Os limites do historiografismo na filosofia

cada vez mais chegando à conclusão que historiografismo (contexto como critério para entendimento) é um substituto empobrecedor de uma aproximação subjetivada (implicada, engajada, compartilhada) de problemas que fazem pensar (sejam artísticos, políticos, científicos, etc).

ora ora se não é uma pessoa que foi absolutamente contaminada pela leitura de O Século, um leitura totalmente subjetivada do século XX.

Eu diria inclusive que em termos pedagógicos, o historiografismo (que é um excelente auxílio, mas que não pode se assumir como norma principal) mais atrapalha que ajuda ao soterrar o que pode haver de interessante no que analisamos (o que nos conecta com essa coisa).

April 25, 2023

A dificuldade de se pensar o currículo na filosofia

Acho que a maior dificuldade de se pensar um currículo de filosofia é conseguir lidar com a variedade imensa de tempos de interesse que aparecem na percurso (para o caso mais simples: nem tudo se mostra interessante quando temos contato inicialmente, e só anos depois nos atrai).

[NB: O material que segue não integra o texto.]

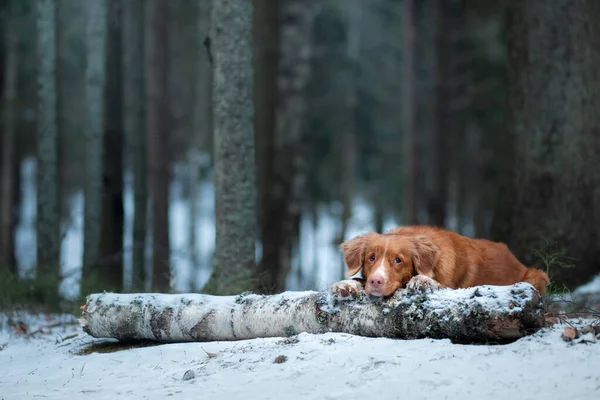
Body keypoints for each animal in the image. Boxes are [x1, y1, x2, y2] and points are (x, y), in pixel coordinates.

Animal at [330, 225, 552, 296]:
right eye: (371, 258)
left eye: (398, 260)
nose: (376, 281)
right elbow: (357, 280)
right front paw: (345, 284)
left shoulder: (453, 286)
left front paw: (422, 280)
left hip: (536, 275)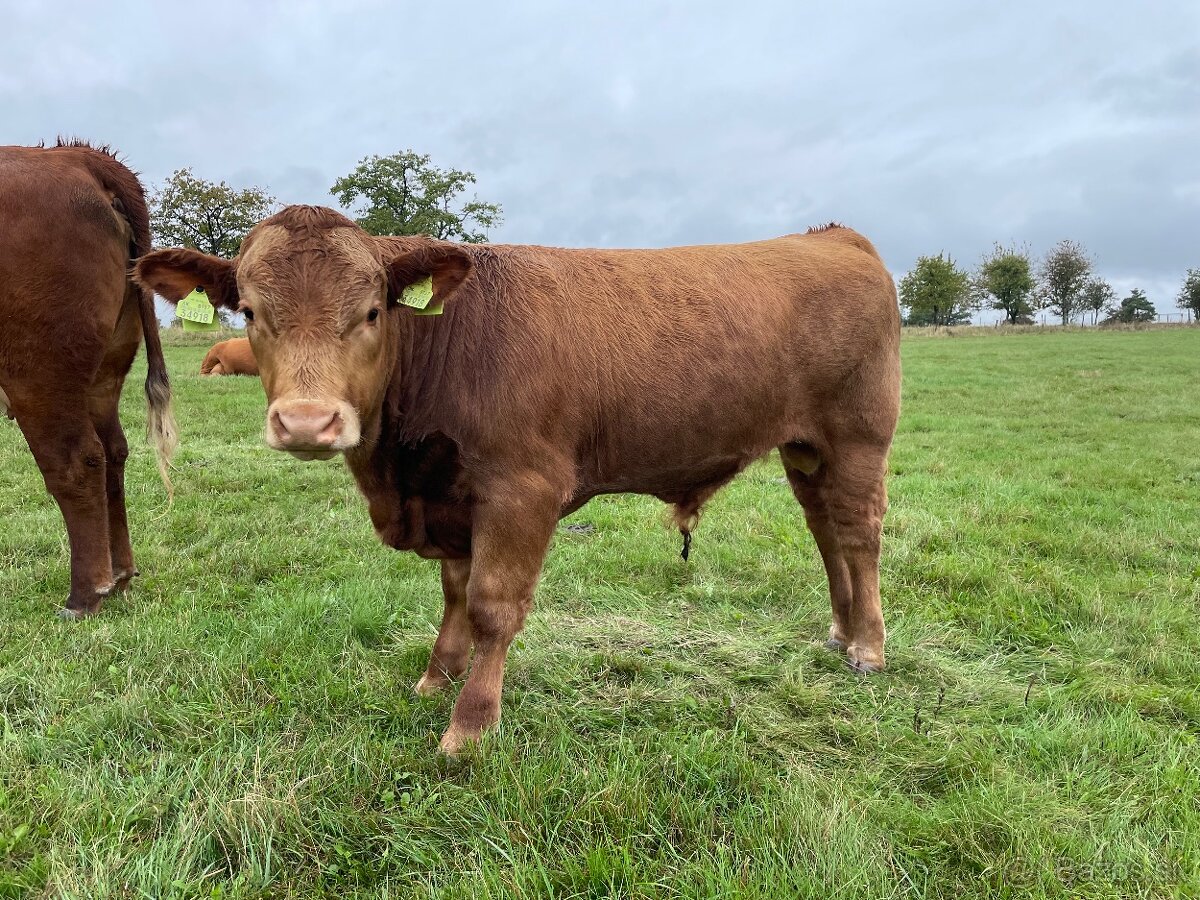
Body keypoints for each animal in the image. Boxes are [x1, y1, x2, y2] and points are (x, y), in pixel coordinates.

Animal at [0, 141, 176, 619]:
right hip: (104, 371)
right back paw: (120, 575)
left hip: (39, 371)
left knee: (77, 461)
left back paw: (84, 595)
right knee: (113, 451)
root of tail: (78, 156)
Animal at [136, 204, 902, 753]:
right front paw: (435, 676)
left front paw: (470, 724)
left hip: (859, 437)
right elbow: (453, 592)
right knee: (825, 531)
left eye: (372, 311)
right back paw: (839, 633)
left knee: (858, 534)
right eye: (251, 312)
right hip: (805, 450)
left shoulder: (520, 491)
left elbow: (492, 606)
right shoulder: (450, 497)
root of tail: (834, 237)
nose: (305, 422)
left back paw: (868, 646)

Não há mesmo garantia que o interesse possa ser sistematicamente suscitado (a figura do mestre tem um papel, mas não raro o interesse desaparece assim que alguém se afasta do mestre). Por outro lado, certos campos (todos?) exigem desenvolvimento de habilidades que requerem tempo.

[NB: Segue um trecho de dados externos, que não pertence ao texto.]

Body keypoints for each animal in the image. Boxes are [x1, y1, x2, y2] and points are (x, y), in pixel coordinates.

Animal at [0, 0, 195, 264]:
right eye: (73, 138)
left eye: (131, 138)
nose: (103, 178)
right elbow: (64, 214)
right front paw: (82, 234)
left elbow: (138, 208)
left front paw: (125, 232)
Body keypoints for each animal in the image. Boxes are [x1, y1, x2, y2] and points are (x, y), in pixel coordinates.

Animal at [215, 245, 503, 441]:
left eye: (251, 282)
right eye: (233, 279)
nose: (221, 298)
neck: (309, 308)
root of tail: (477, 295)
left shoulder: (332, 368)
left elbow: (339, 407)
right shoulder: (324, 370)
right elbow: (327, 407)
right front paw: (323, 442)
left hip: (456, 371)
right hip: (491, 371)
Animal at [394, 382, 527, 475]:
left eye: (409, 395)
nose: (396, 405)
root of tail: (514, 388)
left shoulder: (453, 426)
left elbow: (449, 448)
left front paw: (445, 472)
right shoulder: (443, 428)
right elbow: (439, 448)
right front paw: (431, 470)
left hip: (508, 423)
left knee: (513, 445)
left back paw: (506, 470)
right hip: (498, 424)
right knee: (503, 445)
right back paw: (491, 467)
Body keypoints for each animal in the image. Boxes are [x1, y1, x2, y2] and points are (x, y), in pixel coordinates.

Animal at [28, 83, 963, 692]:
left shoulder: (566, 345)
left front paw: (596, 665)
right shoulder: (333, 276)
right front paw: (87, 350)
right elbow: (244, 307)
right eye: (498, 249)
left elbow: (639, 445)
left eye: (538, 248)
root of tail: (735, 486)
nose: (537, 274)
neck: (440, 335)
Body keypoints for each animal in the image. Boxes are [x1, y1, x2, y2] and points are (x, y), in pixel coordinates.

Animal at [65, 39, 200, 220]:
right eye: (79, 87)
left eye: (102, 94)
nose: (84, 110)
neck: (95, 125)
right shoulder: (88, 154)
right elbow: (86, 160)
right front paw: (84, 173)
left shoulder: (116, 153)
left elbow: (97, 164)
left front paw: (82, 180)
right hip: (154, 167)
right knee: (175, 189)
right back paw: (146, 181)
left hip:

Como lidar com 1) o fato de que a filosofia não costuma ser o espaço em que questões aparecem, mas, quando muito, o espaço que elas se consolidam (que motivam alguém a insistir) 2) e também com a impossibilidade de ter uma disponibilidade absoluta para receber todas as questões?

A ideia de que métodos, ferramentas formais, um conjunto de habilidades, técnicas de leitura etc (seja lá como queiram descrever certas práticas de lida com problemas filosóficos) possam ser suificientes também não me convencem pois costuma faltar dar conta do impulso motivador.